_Exercise_:
Edit the part of the article on NBCUniversal's social TV conference that opens with the words "Others weren't so" and closes with "for NBC News.", replacing "fragmented" with "crowded".

NEW YORK - Social TV was the buzz Wednesday on the famed set of Saturday Night Live. With the nation talking about tweets and tagging friends and other social-media jargon, NBCUniversal held a conference to showcase its social-media prowess. Highlights included the Bravo channel's "tweet tracker" and CNBC's 500,000 Twitter followers, which NBCU believes boost its relevance to TV fans and advertisers.

NEW YORK - Social TV was the buzz Wednesday on the famed set of Saturday Night Live.

With the nation talking about tweets and tagging friends and other social-media jargon, NBCUniversal held a conference to showcase its social-media prowess. Highlights included the Bravo channel's "tweet tracker" and CNBC's 500,000 Twitter followers, which NBCU believes boost its relevance to TV fans and advertisers.

The consensus was that social media have the potential, like Internet surfing and browsing in the 1990s and early 2000s, to radically alter the already-fragmented media industry. But how and when were critical unknowns.

Billed by NBCU as a symposium, the conversations ranged from the tangible present to the futuristic, and how the immediacy and reach of social networking might transform television, including the impact of TV advertising.

About 200 people attended the event, and many of them were advertisers. Among the speakers, in addition to those from NBCU, were executives from Twitter, Facebook, Trendrr, Digitas, and GetGlue, an entertainment-based social-networking site with about one million users.

Jimmy Fallon, the late-night NBC comedian, told the attendees about his smartphone apps, including one that features a person peeling a banana. He also talked about his experiences with Twitter.

"We feel like Twitter is a big movement now, and we're trying to figure out how to be part of it," Fallon said, noting that he offers topics - such as crazy things your mother did - for people to tweet.

The conference was held in Studio 8H at 30 Rock, a place Fallon knows well. It's the home of Saturday Night Live, and Fallon was an SNL cast member from 1998 to 2004.

Twitter's director of business development, Glenn Brown, said, "Social TV is totally inevitable and it's happening right now." He was commenting on people who tweet during TV shows. He and others compared this activity to family members watching TV in their living room and sharing their impressions.

Brown also presented graphs that indicated how people respond nearly instantly to events through tweets. He offered as an example the singer Beyoncé disclosing she was pregnant.

Facebook executive Stephen Zangre called social media a "fundamental shift" and reported that his service now had more than 700 million users worldwide. Those users post six billion pictures online a month.

The power of Facebook, Zangre said, was not just in reaching individual fans of a TV show on a Facebook page but in reaching the friends of that fan - a sort of multiplier effect. As one fan comments on a show, his or her impressions reach a vastly larger audience, said Zangre, manager of Facebook's global marketing solutions.

The conference was organized by Peter Naylor, NBC executive vice president of digital media sales. NBCU officials said they believed that social networks could more fully engage fans with brands that advertise on TV shows.

Jordan Bitterman, senior vice president at Digitas and one of the speakers, was a believer that social media were radically transforming the business.

"We believe we live in a post-advertising world," Bitterman said. "We don't think this is about broadcasting. We think this is about bringing people in."

Others weren't so sure. "It can seem a fragmented space and there are all these conversations going on all at once," said Ryan Osborn, a director of social media for NBC News.

_Dataset extract_:
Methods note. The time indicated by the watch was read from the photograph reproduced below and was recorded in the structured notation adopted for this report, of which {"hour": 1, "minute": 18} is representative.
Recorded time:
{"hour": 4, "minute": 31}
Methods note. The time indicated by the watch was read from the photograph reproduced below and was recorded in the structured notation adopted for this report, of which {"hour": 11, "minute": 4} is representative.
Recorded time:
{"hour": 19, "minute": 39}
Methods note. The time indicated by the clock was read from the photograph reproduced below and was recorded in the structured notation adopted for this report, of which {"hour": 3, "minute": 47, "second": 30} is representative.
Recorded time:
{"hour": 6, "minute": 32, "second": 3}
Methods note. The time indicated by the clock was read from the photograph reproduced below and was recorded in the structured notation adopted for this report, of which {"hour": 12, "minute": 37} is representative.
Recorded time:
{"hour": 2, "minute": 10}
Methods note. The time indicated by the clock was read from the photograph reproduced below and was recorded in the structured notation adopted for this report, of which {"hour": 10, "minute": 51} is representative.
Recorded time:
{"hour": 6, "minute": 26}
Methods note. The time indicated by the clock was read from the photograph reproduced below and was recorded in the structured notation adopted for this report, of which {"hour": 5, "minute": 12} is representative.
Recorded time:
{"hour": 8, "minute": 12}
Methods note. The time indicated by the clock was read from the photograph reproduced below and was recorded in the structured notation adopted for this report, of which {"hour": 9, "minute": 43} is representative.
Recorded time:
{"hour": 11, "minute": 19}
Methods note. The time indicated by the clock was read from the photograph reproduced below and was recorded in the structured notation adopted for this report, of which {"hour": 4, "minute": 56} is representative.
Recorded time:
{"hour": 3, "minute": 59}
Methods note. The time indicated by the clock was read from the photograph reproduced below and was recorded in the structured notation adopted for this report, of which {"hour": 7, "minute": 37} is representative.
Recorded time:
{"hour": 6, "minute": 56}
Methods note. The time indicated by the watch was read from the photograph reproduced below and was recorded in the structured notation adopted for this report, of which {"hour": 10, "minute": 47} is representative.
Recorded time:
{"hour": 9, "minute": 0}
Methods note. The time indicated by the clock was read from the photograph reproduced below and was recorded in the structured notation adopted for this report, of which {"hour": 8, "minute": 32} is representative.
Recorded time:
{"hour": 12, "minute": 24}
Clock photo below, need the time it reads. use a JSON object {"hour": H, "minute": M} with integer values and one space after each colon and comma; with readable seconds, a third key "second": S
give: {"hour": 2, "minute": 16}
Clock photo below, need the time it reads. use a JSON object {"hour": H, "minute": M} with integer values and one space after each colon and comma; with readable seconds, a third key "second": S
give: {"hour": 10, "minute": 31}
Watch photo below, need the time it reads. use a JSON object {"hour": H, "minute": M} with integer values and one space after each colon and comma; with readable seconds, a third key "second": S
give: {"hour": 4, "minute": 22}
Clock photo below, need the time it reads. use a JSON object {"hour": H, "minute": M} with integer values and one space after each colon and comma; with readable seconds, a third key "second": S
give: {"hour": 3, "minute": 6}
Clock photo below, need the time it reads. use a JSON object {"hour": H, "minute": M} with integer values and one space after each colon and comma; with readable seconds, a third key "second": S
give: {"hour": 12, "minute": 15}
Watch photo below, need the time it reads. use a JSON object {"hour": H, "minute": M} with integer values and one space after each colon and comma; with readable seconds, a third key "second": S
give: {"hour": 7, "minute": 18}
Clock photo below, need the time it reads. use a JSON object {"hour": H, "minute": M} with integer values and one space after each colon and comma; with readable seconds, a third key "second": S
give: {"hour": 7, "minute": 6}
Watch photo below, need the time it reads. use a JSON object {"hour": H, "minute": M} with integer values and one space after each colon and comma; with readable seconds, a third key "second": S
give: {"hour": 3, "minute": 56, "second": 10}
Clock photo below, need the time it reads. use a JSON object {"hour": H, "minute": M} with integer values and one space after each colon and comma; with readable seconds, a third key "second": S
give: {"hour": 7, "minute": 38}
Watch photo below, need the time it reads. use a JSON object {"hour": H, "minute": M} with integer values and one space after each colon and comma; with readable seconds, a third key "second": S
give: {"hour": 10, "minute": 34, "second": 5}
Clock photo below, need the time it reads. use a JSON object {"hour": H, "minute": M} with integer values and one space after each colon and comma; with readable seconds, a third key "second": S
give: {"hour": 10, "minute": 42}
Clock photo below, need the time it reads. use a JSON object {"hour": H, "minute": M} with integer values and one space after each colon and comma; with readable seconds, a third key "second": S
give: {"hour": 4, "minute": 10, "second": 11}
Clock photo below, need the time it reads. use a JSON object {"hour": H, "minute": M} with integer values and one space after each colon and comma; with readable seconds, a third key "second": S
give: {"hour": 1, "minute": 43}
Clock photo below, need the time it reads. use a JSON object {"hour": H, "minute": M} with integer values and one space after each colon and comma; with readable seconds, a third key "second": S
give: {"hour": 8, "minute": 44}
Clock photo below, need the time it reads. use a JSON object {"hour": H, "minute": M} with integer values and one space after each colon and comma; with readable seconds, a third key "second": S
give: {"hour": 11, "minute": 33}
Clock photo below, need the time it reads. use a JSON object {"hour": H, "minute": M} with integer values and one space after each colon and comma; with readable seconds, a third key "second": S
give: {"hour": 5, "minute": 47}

_Exercise solution_:
Others weren't so sure. "It can seem a crowded space and there are all these conversations going on all at once," said Ryan Osborn, a director of social media for NBC News.